Assim como Mari Ferrer, muitas outras vítimas de violência sexual e doméstica encontram-se desamparadas e silenciadas pelo Estado burguês e seu sistema judiciário. O que este exemplo evidencia é que mesmo com a mediatização e publicização do caso — algo que raramente acontece com as vítimas de classe trabalhadora, pobres e negras — o Estado capitalista defende os violadores e se recusa a garantir a proteção e a reparação das mulheres vítimas de violência. A defesa dos direitos das mulheres e a sua emancipação não virão pelas mãos do sistema criminal, não serão concedidas pela mesma polícia que agride e assassina jovens negros nos bairros periféricos e reprime as mobilizações e as lutas das mulheres trabalhadoras nas ruas e locais de trabalho, e muito menos pelo mesmo sistema que mantém pobres e negros amontoados nas prisões, confinados em regime de tortura, completamente desumanizados e condenados a uma vida de miséria e estigmatização. A libertação das mulheres trabalhadoras não será conquistada no mesmo sistema que as condena a manter-se como a parcela mais explorada e oprimida da sua classe.

É necessário ir à luta por justiça para Mari Ferrer e pelo fim da violência machista!

É imperativo desmascarar e denunciar a natureza do sistema criminal, cuja função é manter a ordem social capitalista, assim como fazer frente ao modelo punitivista de responsabilização individual que reproduz a lógica machista e racista do Estado. Temos de encher as ruas exigindo justiça para Mari Ferrer — a responsabilização do Estado e de todos os agentes envolvidos, desde o violador ao juiz seu cúmplice, mas não lutamos simplesmente por punir os agressores. Queremos construir uma sociedade livre da violência machista, começando por garantir que as vítimas de violência se sentem seguras e amparadas quando decidem denunciar seus agressores e violadores. É necessário ir à luta com os métodos da nossa classe, aqueles que realmente podem transformar a realidade: a mobilização de massas, as greves, as ocupações!

==============================

◆ **Tarefa 1**: Liste os métodos de luta que o trecho sobre o caso Mari Ferrer chama de "os métodos da nossa classe".
◆ **Tarefa 2**: Retome o trecho sobre o caso Mari Ferrer e continue-o a partir da última frase.
Os itens não têm relação com o trecho.

==============================

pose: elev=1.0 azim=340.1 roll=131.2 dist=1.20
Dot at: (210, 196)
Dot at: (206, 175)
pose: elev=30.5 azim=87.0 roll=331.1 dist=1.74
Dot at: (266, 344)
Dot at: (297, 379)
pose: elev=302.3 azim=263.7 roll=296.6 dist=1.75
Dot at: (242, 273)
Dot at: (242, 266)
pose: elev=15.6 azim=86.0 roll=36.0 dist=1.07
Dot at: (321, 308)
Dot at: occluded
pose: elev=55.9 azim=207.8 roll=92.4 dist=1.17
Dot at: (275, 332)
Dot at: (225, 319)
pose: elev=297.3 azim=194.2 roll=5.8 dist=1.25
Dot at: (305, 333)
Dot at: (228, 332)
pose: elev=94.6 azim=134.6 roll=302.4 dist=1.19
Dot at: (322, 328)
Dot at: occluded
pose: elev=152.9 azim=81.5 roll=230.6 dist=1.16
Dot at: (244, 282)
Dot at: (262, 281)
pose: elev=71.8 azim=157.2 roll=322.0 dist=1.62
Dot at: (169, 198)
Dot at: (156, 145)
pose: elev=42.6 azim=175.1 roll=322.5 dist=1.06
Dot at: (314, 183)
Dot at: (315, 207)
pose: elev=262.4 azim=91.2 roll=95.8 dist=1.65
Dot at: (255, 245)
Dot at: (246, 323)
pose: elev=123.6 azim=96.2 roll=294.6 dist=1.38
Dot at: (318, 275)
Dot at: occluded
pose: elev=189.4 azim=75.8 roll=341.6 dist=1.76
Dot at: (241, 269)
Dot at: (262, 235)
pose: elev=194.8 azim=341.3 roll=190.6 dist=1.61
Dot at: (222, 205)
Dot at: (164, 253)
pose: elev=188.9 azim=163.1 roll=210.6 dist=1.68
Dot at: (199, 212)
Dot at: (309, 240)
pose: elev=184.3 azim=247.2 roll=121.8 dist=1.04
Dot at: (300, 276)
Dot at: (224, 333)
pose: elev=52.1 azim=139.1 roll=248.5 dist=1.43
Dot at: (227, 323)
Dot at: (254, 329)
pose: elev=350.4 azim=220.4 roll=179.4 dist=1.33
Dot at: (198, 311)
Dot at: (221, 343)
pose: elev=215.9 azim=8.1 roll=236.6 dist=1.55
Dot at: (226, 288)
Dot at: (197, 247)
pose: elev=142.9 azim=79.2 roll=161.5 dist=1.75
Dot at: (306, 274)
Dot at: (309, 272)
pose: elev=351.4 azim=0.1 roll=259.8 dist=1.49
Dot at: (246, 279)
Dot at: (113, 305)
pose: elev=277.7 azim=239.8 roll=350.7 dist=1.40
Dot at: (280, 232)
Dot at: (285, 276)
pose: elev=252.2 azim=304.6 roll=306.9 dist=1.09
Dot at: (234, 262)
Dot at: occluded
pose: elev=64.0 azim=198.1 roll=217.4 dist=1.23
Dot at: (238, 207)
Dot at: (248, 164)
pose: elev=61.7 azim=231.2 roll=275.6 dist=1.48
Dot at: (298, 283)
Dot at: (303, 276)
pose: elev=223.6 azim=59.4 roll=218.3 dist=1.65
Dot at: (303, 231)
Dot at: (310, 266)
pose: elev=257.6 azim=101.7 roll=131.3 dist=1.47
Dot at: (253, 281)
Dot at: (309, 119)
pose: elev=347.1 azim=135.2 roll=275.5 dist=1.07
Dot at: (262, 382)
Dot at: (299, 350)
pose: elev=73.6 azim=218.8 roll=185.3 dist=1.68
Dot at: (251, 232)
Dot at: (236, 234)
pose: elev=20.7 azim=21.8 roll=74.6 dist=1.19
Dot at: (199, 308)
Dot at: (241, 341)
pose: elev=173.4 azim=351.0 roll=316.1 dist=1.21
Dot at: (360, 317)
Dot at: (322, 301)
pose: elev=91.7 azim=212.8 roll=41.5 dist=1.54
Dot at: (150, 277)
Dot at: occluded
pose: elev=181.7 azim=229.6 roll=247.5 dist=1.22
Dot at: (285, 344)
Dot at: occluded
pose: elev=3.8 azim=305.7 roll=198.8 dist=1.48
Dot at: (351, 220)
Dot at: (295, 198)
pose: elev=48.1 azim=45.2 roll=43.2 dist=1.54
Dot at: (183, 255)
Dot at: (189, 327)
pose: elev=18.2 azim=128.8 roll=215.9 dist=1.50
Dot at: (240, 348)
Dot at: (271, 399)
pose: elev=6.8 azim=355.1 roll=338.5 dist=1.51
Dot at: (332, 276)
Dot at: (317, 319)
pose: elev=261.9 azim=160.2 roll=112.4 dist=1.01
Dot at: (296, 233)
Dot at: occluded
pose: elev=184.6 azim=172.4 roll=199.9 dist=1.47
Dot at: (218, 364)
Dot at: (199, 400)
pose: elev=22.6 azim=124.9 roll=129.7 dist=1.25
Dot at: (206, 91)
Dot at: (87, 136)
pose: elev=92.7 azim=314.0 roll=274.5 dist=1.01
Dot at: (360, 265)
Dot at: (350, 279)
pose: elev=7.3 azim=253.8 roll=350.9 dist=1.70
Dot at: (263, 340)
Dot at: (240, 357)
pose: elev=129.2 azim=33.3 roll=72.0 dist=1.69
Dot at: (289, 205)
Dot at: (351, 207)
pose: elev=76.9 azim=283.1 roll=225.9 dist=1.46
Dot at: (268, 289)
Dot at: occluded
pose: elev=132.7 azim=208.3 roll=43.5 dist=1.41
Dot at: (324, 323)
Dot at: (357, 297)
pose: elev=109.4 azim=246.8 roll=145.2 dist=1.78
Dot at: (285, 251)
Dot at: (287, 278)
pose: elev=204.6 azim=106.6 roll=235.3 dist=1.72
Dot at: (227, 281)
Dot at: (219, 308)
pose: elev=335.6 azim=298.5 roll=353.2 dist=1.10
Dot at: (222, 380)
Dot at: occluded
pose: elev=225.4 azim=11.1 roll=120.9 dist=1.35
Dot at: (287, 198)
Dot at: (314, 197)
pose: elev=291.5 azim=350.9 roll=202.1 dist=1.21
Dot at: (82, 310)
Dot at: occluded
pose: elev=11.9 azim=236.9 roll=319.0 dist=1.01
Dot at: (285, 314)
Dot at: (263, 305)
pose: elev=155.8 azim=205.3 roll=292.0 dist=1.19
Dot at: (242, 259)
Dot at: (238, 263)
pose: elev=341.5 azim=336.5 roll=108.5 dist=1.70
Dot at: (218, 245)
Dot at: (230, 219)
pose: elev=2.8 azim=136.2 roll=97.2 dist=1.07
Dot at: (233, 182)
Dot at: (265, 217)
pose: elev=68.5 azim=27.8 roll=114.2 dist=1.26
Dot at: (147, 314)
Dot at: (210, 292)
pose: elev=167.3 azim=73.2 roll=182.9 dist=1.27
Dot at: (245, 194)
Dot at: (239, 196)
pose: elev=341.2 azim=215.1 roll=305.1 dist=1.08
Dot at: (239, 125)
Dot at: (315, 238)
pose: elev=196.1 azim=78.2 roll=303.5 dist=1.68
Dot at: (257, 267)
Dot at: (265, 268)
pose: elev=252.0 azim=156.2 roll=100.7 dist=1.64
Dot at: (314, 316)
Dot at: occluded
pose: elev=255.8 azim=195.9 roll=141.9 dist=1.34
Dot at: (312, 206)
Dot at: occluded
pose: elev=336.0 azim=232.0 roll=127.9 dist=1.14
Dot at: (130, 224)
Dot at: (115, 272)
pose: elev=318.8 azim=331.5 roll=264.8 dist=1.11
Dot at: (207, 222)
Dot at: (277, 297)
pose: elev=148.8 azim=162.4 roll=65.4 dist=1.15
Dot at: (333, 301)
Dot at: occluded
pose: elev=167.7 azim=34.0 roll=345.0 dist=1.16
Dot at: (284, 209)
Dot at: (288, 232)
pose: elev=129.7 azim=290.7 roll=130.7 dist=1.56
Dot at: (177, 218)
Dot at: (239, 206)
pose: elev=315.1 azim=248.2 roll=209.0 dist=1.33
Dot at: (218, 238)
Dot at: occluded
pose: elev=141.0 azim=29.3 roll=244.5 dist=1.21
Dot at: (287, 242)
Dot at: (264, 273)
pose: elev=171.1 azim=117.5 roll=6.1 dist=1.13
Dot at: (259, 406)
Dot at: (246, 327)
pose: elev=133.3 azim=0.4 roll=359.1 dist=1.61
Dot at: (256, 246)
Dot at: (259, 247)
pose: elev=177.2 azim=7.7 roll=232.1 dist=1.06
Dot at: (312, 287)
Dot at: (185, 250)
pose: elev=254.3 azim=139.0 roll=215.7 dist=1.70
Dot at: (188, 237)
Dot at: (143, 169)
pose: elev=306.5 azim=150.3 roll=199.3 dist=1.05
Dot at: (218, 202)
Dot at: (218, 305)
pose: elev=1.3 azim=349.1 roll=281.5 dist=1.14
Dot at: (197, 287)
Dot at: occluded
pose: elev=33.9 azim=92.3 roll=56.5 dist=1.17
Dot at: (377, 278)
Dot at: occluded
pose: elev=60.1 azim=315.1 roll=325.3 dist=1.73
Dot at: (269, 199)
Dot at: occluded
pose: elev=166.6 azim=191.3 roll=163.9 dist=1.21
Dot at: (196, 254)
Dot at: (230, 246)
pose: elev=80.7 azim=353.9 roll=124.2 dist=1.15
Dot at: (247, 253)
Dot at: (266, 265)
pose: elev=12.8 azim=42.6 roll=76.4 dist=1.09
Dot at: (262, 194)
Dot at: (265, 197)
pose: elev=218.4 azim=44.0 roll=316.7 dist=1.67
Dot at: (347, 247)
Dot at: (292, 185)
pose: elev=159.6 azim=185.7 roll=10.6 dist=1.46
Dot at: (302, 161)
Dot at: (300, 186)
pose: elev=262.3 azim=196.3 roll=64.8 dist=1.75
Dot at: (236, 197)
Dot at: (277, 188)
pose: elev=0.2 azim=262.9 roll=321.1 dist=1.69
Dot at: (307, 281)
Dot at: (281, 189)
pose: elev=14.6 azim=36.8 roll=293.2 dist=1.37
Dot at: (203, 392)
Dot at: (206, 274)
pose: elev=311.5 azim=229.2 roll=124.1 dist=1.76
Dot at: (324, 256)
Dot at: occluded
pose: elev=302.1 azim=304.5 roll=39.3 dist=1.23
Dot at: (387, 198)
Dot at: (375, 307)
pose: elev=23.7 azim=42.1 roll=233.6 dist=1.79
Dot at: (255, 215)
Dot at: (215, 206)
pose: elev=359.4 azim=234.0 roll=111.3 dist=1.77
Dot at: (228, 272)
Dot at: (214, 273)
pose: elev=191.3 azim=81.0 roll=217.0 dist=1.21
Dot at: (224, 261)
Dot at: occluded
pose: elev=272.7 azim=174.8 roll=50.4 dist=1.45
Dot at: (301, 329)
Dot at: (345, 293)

==============================

◆ **Resposta 1**: A mobilização de massas, as greves e as ocupações.

◆ **Resposta 2**:
É urgente levantar um plano de luta por uma sociedade socialista capaz de acabar com a violência machista. O programa da esquerda tem de passar por:

1. Anulação imediata da sentença que absolveu o violador! Expulsão de todos os agentes misóginos, racistas e fascistas do aparelho de Estado e controle democrático do sistema judicial.

2. Um sistema de saúde totalmente público, democraticamente gerido, gratuito e de qualidade, preparado para atender e cuidar todas as vítimas de violência;

3. Aborto livre, seguro e gratuito;

4. Uma rede pública e democraticamente gerida de serviços sociais que vão desde um sistema qualificado a assistir mulheres vítimas de violência até à criação de creches, cantinas e lavanderias coletivas capazes de retirar dos ombros das mulheres os encargos pelo trabalho reprodutivo, doméstico e de cuidados.

Somente com a mobilização e organização da classe trabalhadora nas escolas, nas universidades e nos locais de trabalho é possível lutar por justiça para Mariana Ferrer e por todas as vítimas de violência de gênero, coniventemente mantida pelo Estado e pela Justiça burguesa! Somente com a organização independente da classe trabalhadora é possível construir o caminho revolucionário rumo ao fim do sistema capitalista que sustenta o patriarcado!

Junta-te à Livres e Combativas!

Junta-te ao feminismo revolucionário e anticapitalista!


Notas:

1. Dados do Anuário Brasileiro de Segurança Pública, 2020.

2. Dados do Fórum Brasileiro de Segurança Pública - FBSP.